Les scientifiques chinois et français travaillent main dans la main pour capturer les "feux d'artifice" les plus lointains dans l'Univers
Après avoir assisté samedi au lancement réussi d'un nouveau satellite astronomique sur un site de lancement dans la province du Sichuan, dans le sud-ouest de la Chine, le scientifique français Bertrand Cordier s'est senti quelque peu soulagé, mais il lui reste encore beaucoup de travail à accomplir.
En tant que chercheur principal français du satellite, M. Cordier était un peu anxieux ces derniers jours. Malgré sa grande expérience des projets spatiaux, c'était la première fois qu'il supervisait en personne le lancement d'une fusée.

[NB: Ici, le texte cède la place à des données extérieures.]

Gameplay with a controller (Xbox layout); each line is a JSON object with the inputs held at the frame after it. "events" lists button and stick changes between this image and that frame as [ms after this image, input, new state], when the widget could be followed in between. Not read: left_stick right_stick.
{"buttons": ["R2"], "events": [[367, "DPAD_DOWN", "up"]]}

Le satellite, baptisé Space-Based Multi-Band Variable Object Monitor (SVOM), fruit d'une collaboration sino-française de près de 20 ans, est chargé de capturer les sursauts gamma qui scintillent comme les "feux d'artifice" aux confins les plus lointains de l'Univers.
Les astronomes appellent ces "feux d'artifice" des sources transitoires. "C'est intéressant parce que c'est lié à la longue histoire de l'astronomie en Chine. La Chine a peut-être été la première civilisation à observer le ciel transitoire il y a 4.000 ans. Dans cette mission, nous poursuivons le travail commencé par les Chinois il y a 4.000 ans", a déclaré M. Cordier, qui travaille au Commissariat français aux énergies alternatives et à l'énergie atomique.
Généralement de très courte durée, les sursauts de rayons gamma sont les phénomènes explosifs les plus violents dans l'Univers après le Big Bang. Ils résultent de l'effondrement d'étoiles massives ou de la fusion d'étoiles compactes binaires. L'observation et la recherche approfondies des sursauts gamma nous aideront à comprendre certaines des questions fondamentales de la science, a déclaré Wei Jianyan, chercheur principal chinois du SVOM qui travaille à l'Observatoire astronomique national de l'Académie des sciences de Chine.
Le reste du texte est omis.